Please, please, please Apple make a pro system that uses intel! My software requires intel.
That runs what? Apple has
explicitly announced that macOS on Intel is dead as far as new releases go
macOS Tahoe is the final software update that Intel-based Macs will get, as Apple works to phase them out following its transition to Apple silicon. During its Platforms State of the Union event, Apple said that Intel Macs won't get macOS 27, coming next year, though there could still be updates...
www.macrumors.com
Future Macs need new operating updates during the time they are released. macOS 26 Tahoe has Intel support, but at this point it is announced as a 'dead end'. Maybe 3 more years coming of just security updates and some 'dead end' bug fixes. Who is going to buy a $6K machine with an end date like that on it. Some 'lunatic fridge' perhaps, but in substantive volume? no.
There are no current drivers for era GPUs to go with it either. 2-3 year old GPUs? That is going to promote widespread sales? Nope.

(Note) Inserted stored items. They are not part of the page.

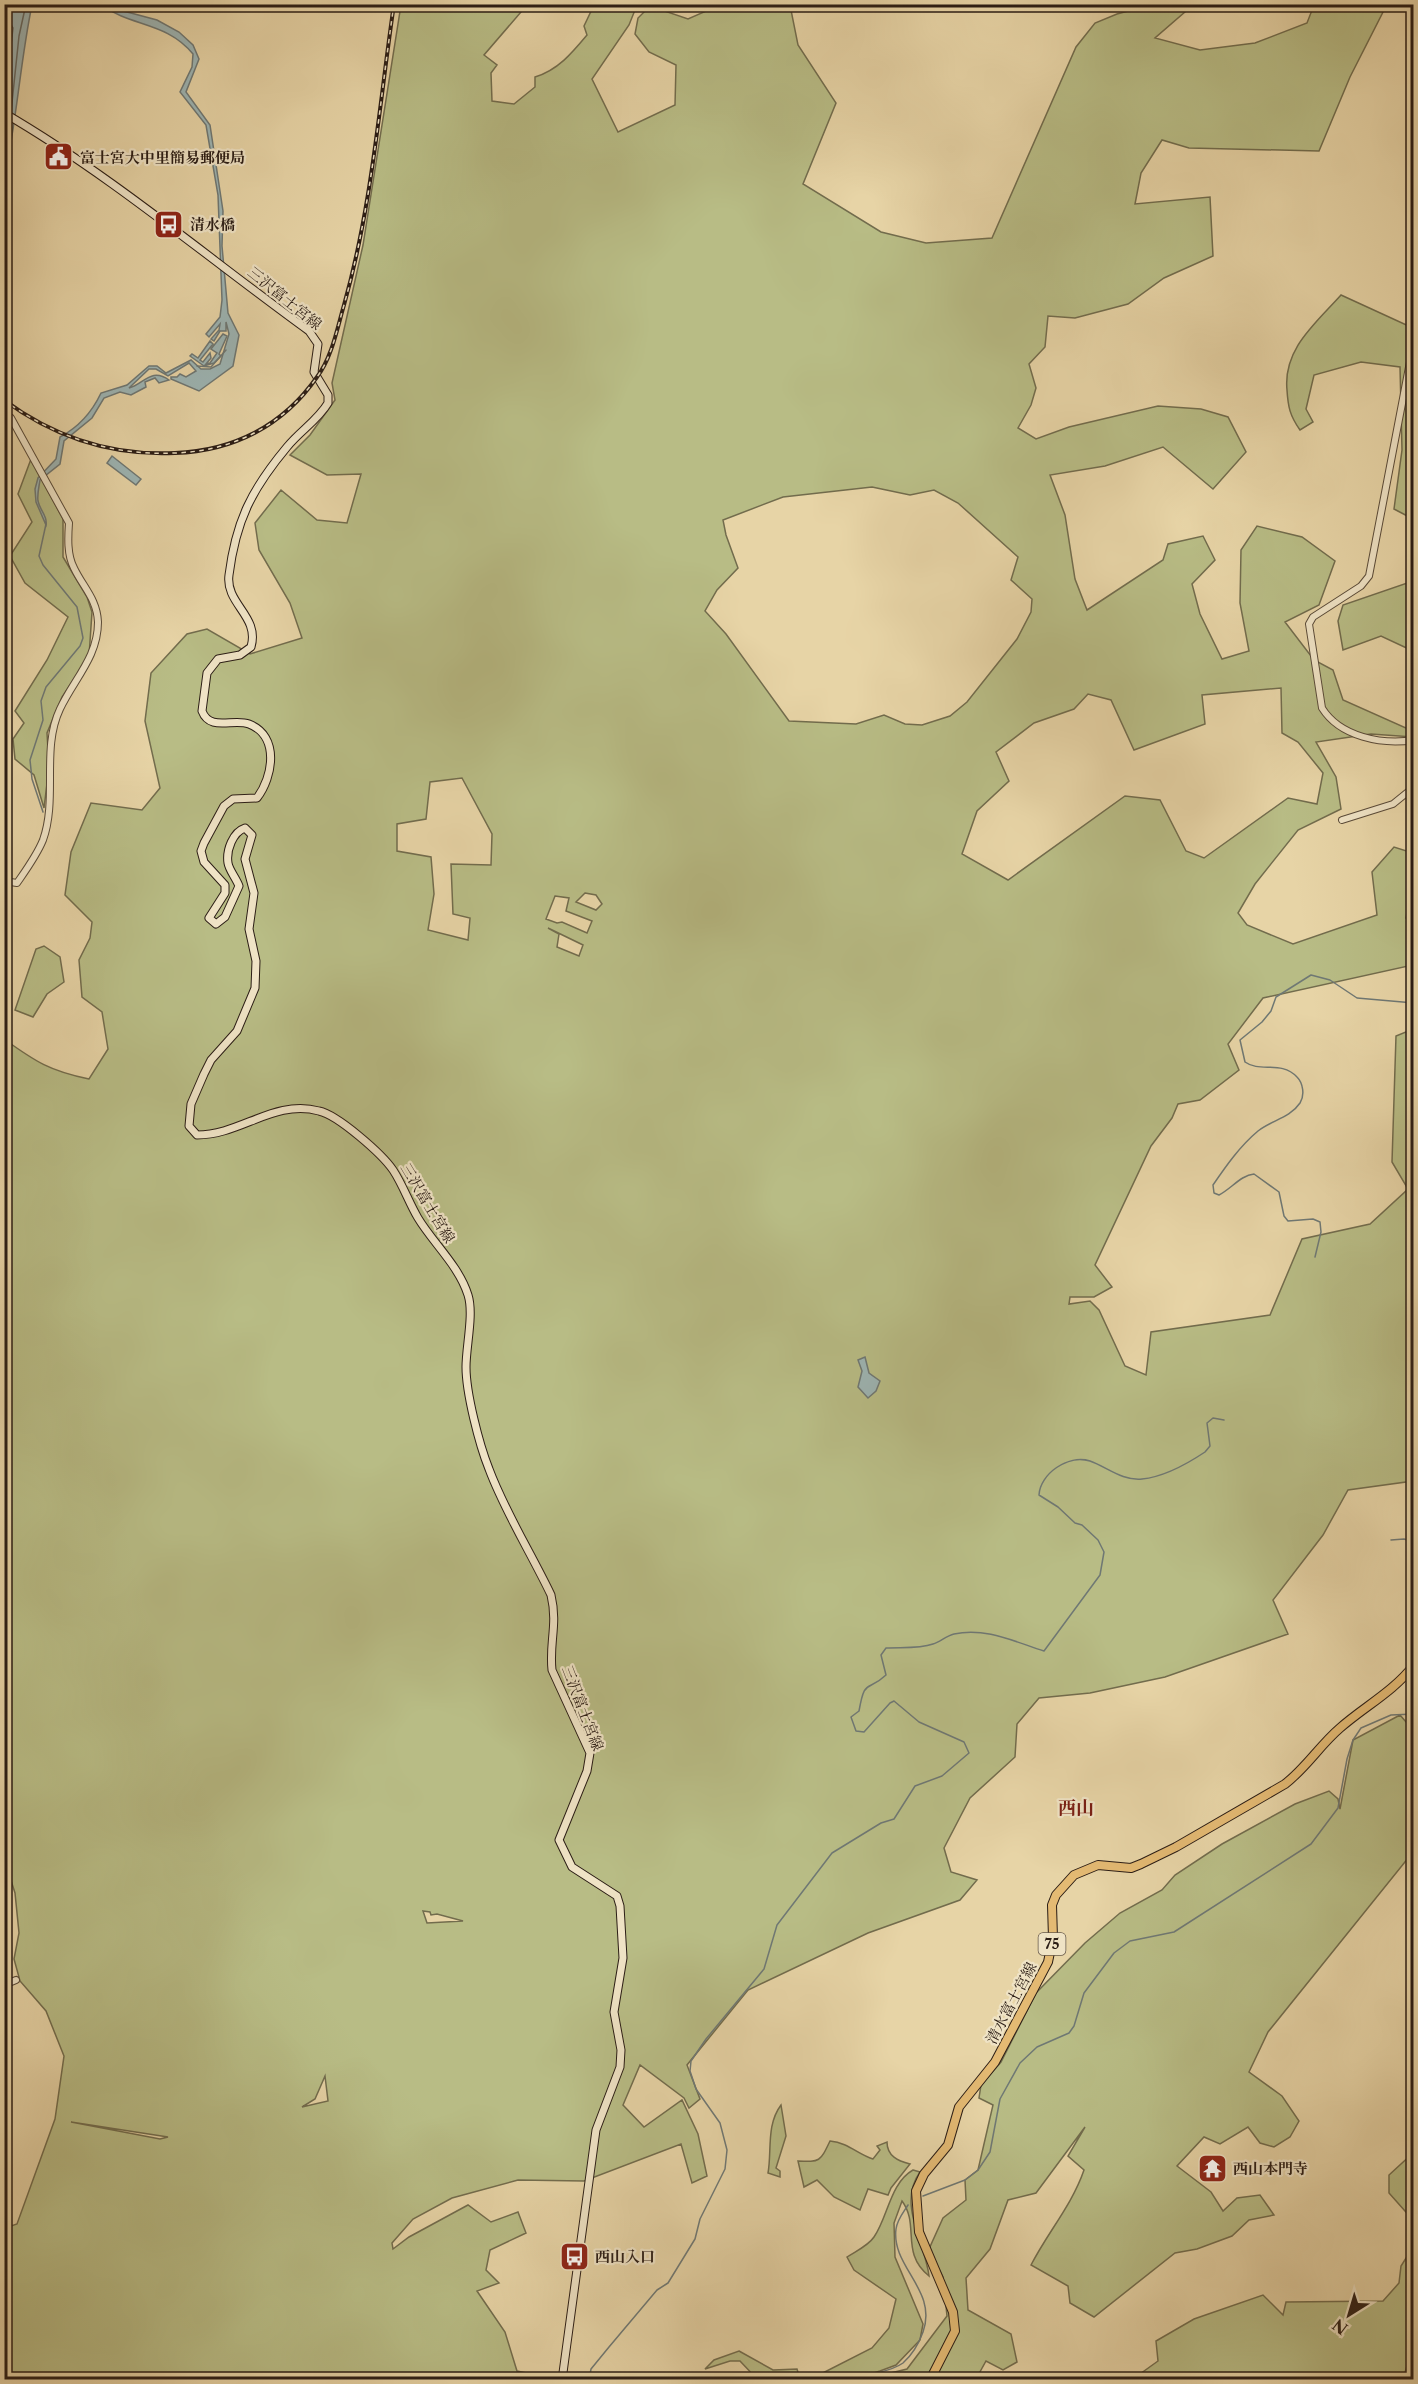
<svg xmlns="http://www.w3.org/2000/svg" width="1418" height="2384" font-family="'Libre Caslon Text','Noto Serif JP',serif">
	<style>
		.green { fill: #b8bc85; stroke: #726c4d; stroke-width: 1.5; fill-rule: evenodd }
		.water { fill: #9db5b4; stroke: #6f7874; stroke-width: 1.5 }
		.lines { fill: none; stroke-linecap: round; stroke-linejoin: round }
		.shore { stroke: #646964; stroke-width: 1.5 }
		.stream { stroke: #6f7874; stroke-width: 1.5 }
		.tertiary-casing { stroke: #5a4b39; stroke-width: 8 }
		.secondary-casing { stroke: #2b1d15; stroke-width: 9 }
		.primary-casing { stroke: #2b1d15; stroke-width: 10 }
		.tertiary { stroke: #efe3c5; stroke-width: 6 }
		.secondary { stroke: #efe3c5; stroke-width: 7 }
		.primary { stroke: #e4ba73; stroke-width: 8 }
		.rail-casing { stroke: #2b1d15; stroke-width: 4 }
		.rail { stroke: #efe3c5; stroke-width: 1.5; stroke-dasharray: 4.5; stroke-linecap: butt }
		.labels { text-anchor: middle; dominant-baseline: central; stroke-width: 4.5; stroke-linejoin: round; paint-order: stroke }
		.shield { fill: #efe3c5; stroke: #66584a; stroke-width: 1.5 }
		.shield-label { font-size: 14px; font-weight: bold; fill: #2b1d15 }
		.poi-label { font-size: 15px; font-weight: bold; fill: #2b1d15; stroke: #efe3c5; text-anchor: start }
		.street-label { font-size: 15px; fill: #2b1d15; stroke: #efe3c5 }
		.quarter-label { font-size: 18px; font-weight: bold; fill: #7a1f14; stroke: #efe3c5 }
	</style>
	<rect width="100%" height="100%" fill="#e7d4a6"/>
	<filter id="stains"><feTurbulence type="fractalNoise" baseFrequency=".00333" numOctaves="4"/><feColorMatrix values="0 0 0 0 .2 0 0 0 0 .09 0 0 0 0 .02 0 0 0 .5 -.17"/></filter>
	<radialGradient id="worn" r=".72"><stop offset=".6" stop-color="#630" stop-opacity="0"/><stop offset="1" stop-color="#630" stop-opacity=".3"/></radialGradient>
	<g class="green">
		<path d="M401 5H527L484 55 497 65 491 73 492 101 514 104 535 87V77C558 70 572 53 587 35L584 26 594 5H637L629 25 592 79 618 132 675 105 676 65 649 52 635 34 638 18 650 6 688 19 711 9 714 5H790L798 45 836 103 803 184 881 232 926 243 992 238 1076 47 1095 23 1117 14 1151 5H1193L1155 38 1200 50 1255 43 1307 23 1314 5H1383V12L1350 77 1319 151 1189 148 1162 140 1141 173 1135 204 1210 197 1213 256 1164 278 1128 304 1075 318 1048 316 1045 347 1029 364 1036 388 1031 405 1018 428 1036 439 1069 427 1158 406 1201 409 1228 417 1246 452 1213 489 1163 447 1105 466 1050 475 1065 515 1075 579 1087 610 1163 560 1168 544 1203 536 1215 560 1192 584 1200 614 1222 659 1249 651 1240 603 1241 550 1257 526 1302 537 1335 561 1319 605 1285 622 1314 660 1333 670 1343 700 1408 729 1413 727V737L1371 734 1316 742 1336 777 1341 809 1298 830 1255 884 1238 913 1247 925 1293 944 1377 915 1372 872 1394 847 1413 853V879L1406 918 1413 921V965L1263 998 1228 1044 1239 1070 1200 1100 1178 1104 1172 1118 1151 1146 1095 1265 1112 1287 1094 1297H1070L1069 1304 1090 1301 1099 1310 1125 1366 1146 1375 1151 1332 1270 1315 1302 1239 1370 1224 1408 1189 1392 1162 1396 1036 1413 1029V1481L1348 1490 1323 1535 1273 1600 1288 1634 1165 1677 1090 1693 1039 1698 1017 1724 1015 1757 970 1798 944 1848 951 1872 977 1880 960 1900 868 1933 748 1990 687 2065 700 2099 689 2108 684 2098 640 2065 623 2105 644 2127 682 2100 698 2134 707 2176 692 2183 681 2144 584 2181 518 2180 452 2198 413 2219 392 2243 393 2249 409 2237 468 2205 491 2222 518 2212 526 2233 490 2250 486 2270 499 2283 477 2291 505 2332 517 2371 554 2379H5V2228L17 2224 55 2119 64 2056 46 2011 20 1981 14 1959 19 1933 15 1893 5 1862 4 1039C36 1062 50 1071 89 1079L108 1049 102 1012 82 997 79 960 90 938 92 922 65 895 71 852 91 803 142 810 160 788 145 721 151 673 187 634 207 629 250 654 302 638 290 603 259 550 255 523 281 490 317 520 347 523 361 474 327 475 290 455 310 435 335 400 332 383 363 245ZM872 487 910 495 934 490 958 503 1018 557 1011 580 1032 599 1031 612 1017 639 967 702 950 716 922 725 905 724 884 715 856 724 789 721 726 634 705 611 717 590 738 568 726 535 723 520 783 497ZM1281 688 1282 733 1298 742 1323 773 1317 804 1288 798 1204 858 1186 851 1160 800 1125 796 1008 880 962 854 977 811 1009 781 996 752 1034 723 1074 709 1088 694 1111 700 1134 750 1205 724 1202 695ZM462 778 492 834 491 865 451 864 453 914 470 918 468 940 428 930 434 894 431 857 397 851V824L426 819 430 782ZM585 893 596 895 602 904 596 910 576 902ZM555 896 569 898 566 911 592 921 587 933 562 922 557 923 546 919ZM548 928 583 945 579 956 557 947 559 934ZM423 1911 430 1912 431 1915 437 1914 463 1921 427 1923ZM325 2076 328 2101 302 2107 315 2099ZM71 2122 168 2137 160 2139Z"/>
		<path d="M1341 295 1413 328V519L1394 509 1402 450 1400 367 1361 362 1314 375 1306 409 1313 422 1300 430C1290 416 1288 407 1287 390 1283 349 1315 324 1341 295Z"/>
		<path d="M31 459 63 519V557L87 597 92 612 89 656 62 697 47 733 49 767 44 808 34 775 15 759 13 739 24 723 15 711 47 660 68 617 25 583 10 556 32 522 18 494Z"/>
		<path d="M1413 581V651L1381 636 1343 650 1338 621 1343 605Z"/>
		<path d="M44 946 60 957 64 982 47 994 33 1017 15 1010 36 949Z"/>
		<path d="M1400 1715 1413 1730V1852L1268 2032 1249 2072 1282 2096 1299 2121 1290 2137 1274 2147 1260 2143 1248 2127 1220 2144 1204 2137 1177 2166 1211 2192 1223 2211 1237 2198 1260 2195 1274 2215 1249 2220 1232 2236 1197 2249 1175 2253 1094 2317 1070 2303 1068 2286 1031 2265C1048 2232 1072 2205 1084 2170L1068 2156 1085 2127 1036 2193 1008 2200 990 2249 966 2278 968 2310 1011 2334 1017 2362 1003 2370 986 2361 976 2379 885 2380 886 2374 907 2369 947 2316 943 2277 929 2249 943 2218 966 2200 965 2180 978 2170 993 2105 979 2098 981 2085 1001 2062 1036 1993 1085 1943 1120 1913 1162 1890 1175 1875 1222 1844 1295 1804 1329 1791 1338 1799 1340 1809 1353 1740Z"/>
		<path d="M781 2105 786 2136 776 2168 780 2171V2177L768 2173C772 2151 766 2125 781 2105Z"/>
		<path d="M830 2141C849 2143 857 2154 873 2159L880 2150 877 2146 887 2142C887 2156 898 2161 910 2164L891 2188 888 2195 868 2189 860 2210 834 2197 817 2180 804 2187 798 2161C820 2162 820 2162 830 2141Z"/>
		<path d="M1413 2153V2220L1389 2193V2175Z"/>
		<path d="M913 2170 920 2172C897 2204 925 2242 929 2276 900 2253 920 2225 902 2201L894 2223 895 2257 923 2324 920 2340 896 2365 880 2371 855 2379 809 2380 872 2348 889 2328 896 2299 854 2270 847 2257C856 2251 868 2246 874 2237 888 2217 890 2183 913 2170Z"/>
		<path d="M1413 2247V2352L1409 2359 1403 2379H1133L1158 2361 1156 2341 1194 2319 1263 2295 1283 2315 1286 2302 1383 2301 1399 2283 1401 2266Z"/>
		<path d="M739 2351 773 2370 797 2369 800 2379H757L740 2361H730L705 2369 714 2360Z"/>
	</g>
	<g class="water">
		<path d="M8 5H32C20 62 17 121 4 179V39Z"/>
		<path d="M101 5 157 20 179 32 193 45 199 59 186 92 210 125 223 211 222 246 228 313 239 335 233 366 199 391 171 379V377H177L180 374 186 377 196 371 189 363 168 376 156 369H149L129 388C144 384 151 367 169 380L159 383 155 378 145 382 146 387 131 395 120 392 104 398 92 418 64 441 60 464 40 480C39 487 37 494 38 501 40 511 48 516 46 525L36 502 35 489 38 478 56 459 60 437C79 427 92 412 101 393L127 385 149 366H157L166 373 191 360 201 369H210L220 364 229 334 226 322V331H220L214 341 211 339 219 330 220 324 209 337 206 334 220 317 222 300 218 195 206 125 180 92 192 67 193 54C167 22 132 27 101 5Z"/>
		<path d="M223 334 227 336 219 354 221 356 214 363 204 366 190 356 192 354 198 358 210 341 213 344 200 360 203 362 210 353 211 358 206 364 210 363 217 353 211 349Z"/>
		<path d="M112 456 141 479 136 485 107 463Z"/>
		<path d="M865 1357 869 1373 880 1381 876 1391 868 1398 858 1387 862 1371 858 1360Z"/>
	</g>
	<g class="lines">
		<g class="shore">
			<path d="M4 25H11L13 28 4 105"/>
			<path d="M11 112 19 36 26 4"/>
		</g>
		<g class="stream">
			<path d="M197 366 211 367 226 350"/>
			<path d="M43 812 32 779 30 760 43 720 41 701 46 687 80 646 83 638 77 607 43 565 39 556 46 524"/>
			<path d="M1315 1257 1321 1232 1320 1222 1313 1219 1288 1221 1284 1216 1279 1192 1254 1174C1241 1175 1231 1189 1219 1195L1214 1193 1213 1185C1226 1166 1240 1146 1258 1131 1272 1120 1290 1118 1300 1103 1305 1095 1303 1083 1297 1077 1281 1060 1260 1073 1245 1062L1240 1040 1262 1022 1271 1011 1276 997 1311 975 1330 980 1357 998 1414 1003"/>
			<path d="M1391 1540 1404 1539 1414 1542"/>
			<path d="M923 2196 965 2180 978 2170 990 2152 1000 2099 1020 2063 1037 2047 1069 2033 1074 2026 1084 1993 1114 1953 1130 1941 1174 1932 1311 1844 1338 1808 1347 1759 1353 1740 1361 1728 1391 1715 1414 1714"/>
			<path d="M589 2380 591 2369 609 2347 657 2290 668 2283 695 2239 700 2219 725 2169 727 2150 720 2123 696 2089 690 2071 691 2061 706 2039 764 1969 777 1925 832 1853 881 1823 894 1819 915 1786 942 1776 969 1753 964 1742 919 1722 894 1701 890 1703 864 1732 856 1731 851 1717 859 1711C865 1677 867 1693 886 1675L881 1655 886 1648C901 1647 919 1649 933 1644 940 1642 946 1636 954 1634 986 1627 1015 1642 1044 1651L1100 1575 1104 1552 1098 1540 1082 1525 1075 1523 1058 1507 1039 1495C1040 1474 1068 1454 1090 1461 1107 1467 1122 1481 1142 1479 1163 1477 1187 1464 1205 1452L1210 1446 1207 1423 1213 1418 1224 1420"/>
			<path d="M856 2380C871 2372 889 2373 903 2363 912 2355 919 2343 923 2332 938 2290 891 2267 896 2229 897 2220 903 2213 908 2205"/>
		</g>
		<defs>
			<g id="tertiary">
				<path d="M1414 341 1369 576 1361 586 1313 617 1309 624 1322 708C1340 737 1382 745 1414 740"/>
				<path d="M1342 820 1393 804 1414 787"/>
				<path d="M4 881 17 883C26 870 37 855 43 840 58 798 41 749 60 709 74 679 98 657 98 622 97 599 83 587 74 568 67 555 68 537 69 523L11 418"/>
				<path d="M4 1985 16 1980"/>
			</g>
			<path id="secondary" d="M4 113C112 176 208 258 309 331L318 344 314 372 328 395V403C318 420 300 431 287 447 252 489 236 520 229 575 225 604 260 616 251 647L240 655 218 659 207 673 202 711C210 732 233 718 249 724 280 736 273 777 257 798L233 799 224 806 204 843 201 851 204 862 225 885V893L209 918 216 924 225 917 239 886C236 878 229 870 228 863 226 850 233 832 245 828L252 835 245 859 254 893 249 929 256 961 255 988 237 1031 211 1060 204 1074 191 1104 189 1126 197 1135C241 1135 274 1099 319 1111 338 1115 382 1154 393 1170 403 1185 409 1203 418 1218 433 1243 459 1266 468 1295 474 1314 466 1346 466 1367 466 1393 479 1444 489 1469 505 1512 531 1553 551 1595 558 1625 549 1642 552 1670L590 1753 587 1771 559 1840 572 1867 617 1896 620 1906 623 1958 614 2012 621 2050 620 2067 596 2130 562 2380"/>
			<path id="primary" d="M930 2380 955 2331 953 2312 919 2232 916 2191 924 2174 948 2145 959 2107 995 2062 1048 1962 1053 1938 1052 1905 1056 1895 1074 1875 1098 1865 1131 1868 1141 1864 1176 1847 1285 1784C1306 1768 1320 1745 1340 1728 1365 1706 1393 1692 1414 1665"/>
		</defs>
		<use href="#tertiary" class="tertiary-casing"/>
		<use href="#secondary" class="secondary-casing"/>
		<use href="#primary" class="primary-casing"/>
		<use href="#tertiary" class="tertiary"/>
		<use href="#secondary" class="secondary"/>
		<use href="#primary" class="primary"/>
		<defs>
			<path id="rail" d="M4 400C54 437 112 456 175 453 233 451 283 426 317 377 332 357 337 329 344 305 372 206 379 106 394 4"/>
		</defs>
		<use href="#rail" class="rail-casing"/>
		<use href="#rail" class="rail"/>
	</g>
	<defs>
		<symbol id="civic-square" viewBox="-11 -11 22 22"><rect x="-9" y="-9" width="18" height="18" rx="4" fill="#8f2418" stroke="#efe3c5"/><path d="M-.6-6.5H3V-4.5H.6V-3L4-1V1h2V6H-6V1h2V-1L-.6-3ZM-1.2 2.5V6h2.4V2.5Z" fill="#fff"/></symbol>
		<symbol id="bus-square" viewBox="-11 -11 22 22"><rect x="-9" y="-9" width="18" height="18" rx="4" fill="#8f2418" stroke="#efe3c5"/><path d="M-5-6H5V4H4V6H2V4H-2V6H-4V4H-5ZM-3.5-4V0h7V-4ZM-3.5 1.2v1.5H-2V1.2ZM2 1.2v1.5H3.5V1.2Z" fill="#fff"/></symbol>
		<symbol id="temple-square" viewBox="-11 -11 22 22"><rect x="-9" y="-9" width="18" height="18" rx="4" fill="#8f2418" stroke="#efe3c5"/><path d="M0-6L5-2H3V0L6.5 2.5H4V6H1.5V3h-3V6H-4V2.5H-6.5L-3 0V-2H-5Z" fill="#fff"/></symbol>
	</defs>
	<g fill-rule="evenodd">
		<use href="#civic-square" x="42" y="140" width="33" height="33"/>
		<use href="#bus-square" x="152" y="208" width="33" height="33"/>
		<use href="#temple-square" x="1196" y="2152" width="33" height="33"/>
		<use href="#bus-square" x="558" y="2240" width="33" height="33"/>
	</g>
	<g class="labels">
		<rect class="shield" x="1038.5" y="1933" width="27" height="22" rx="4.5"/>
		<g class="shield-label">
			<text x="1052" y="1944">75</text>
		</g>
		<g class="poi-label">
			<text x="80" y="157">富士宮大中里簡易郵便局</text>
			<text x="190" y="224">清水橋</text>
			<text x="1233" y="2168">西山本門寺</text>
			<text x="595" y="2256">西山入口</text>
		</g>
		<g class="street-label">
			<text transform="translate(285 298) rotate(39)">三沢富士宮線</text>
			<text transform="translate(428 1203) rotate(59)">三沢富士宮線</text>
			<text transform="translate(583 1708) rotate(69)">三沢富士宮線</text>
			<text transform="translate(1011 2003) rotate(-62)">清水富士宮線</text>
		</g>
		<g class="quarter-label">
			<text x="1076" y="1808">西山</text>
		</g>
	</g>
	<rect width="1418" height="2384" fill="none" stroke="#e7d4a6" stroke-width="24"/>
	<rect x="6" y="6" width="1406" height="2372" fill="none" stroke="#2b1d15" stroke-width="3"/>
	<rect x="12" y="12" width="1394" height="2360" fill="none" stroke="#2b1d15" stroke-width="1.5"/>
	<g transform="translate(1349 2315) rotate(217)" stroke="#efe3c5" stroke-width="4.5" paint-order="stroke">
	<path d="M0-4.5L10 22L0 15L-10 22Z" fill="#2b1d15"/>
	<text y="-9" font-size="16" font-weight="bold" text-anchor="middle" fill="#2b1d15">N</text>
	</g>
	<rect width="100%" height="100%" filter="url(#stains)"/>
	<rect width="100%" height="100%" fill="url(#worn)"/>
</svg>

The T2/T-series chips are basically dead also. Apple's UEFI implementation .. dead.
The Apple macOS library stack largely redacted here also ( Rosetta is being pulled back over next 3 years also).
Very good chance that kernel extension API pragmatically dies when MacOS on Intel dies. (at least for 3rd parties).
There is a large software stack that is being dropped. Parallels makes macOS calls for certain critic functionality. If that substrate is gone then have real problems.
No supported software stack pragmatically means what you have is a hackintosh. If you want a hackintosh just make one with the dead end Tahoe. Apple isn't going to waste any more time directly filling the hackintosh market space now than they did during the Intel era.
I use 3d studio max and vray (amongst other plugins) and they run like a dream on parallels on my 27” iMac - such a cool design too!
3D studio Max is not a macOS application. Apple is going to do double somersault backflips to enable a non macOS app to run? Apple is 99.9% focused on running Macs (and MacOS ). That is it.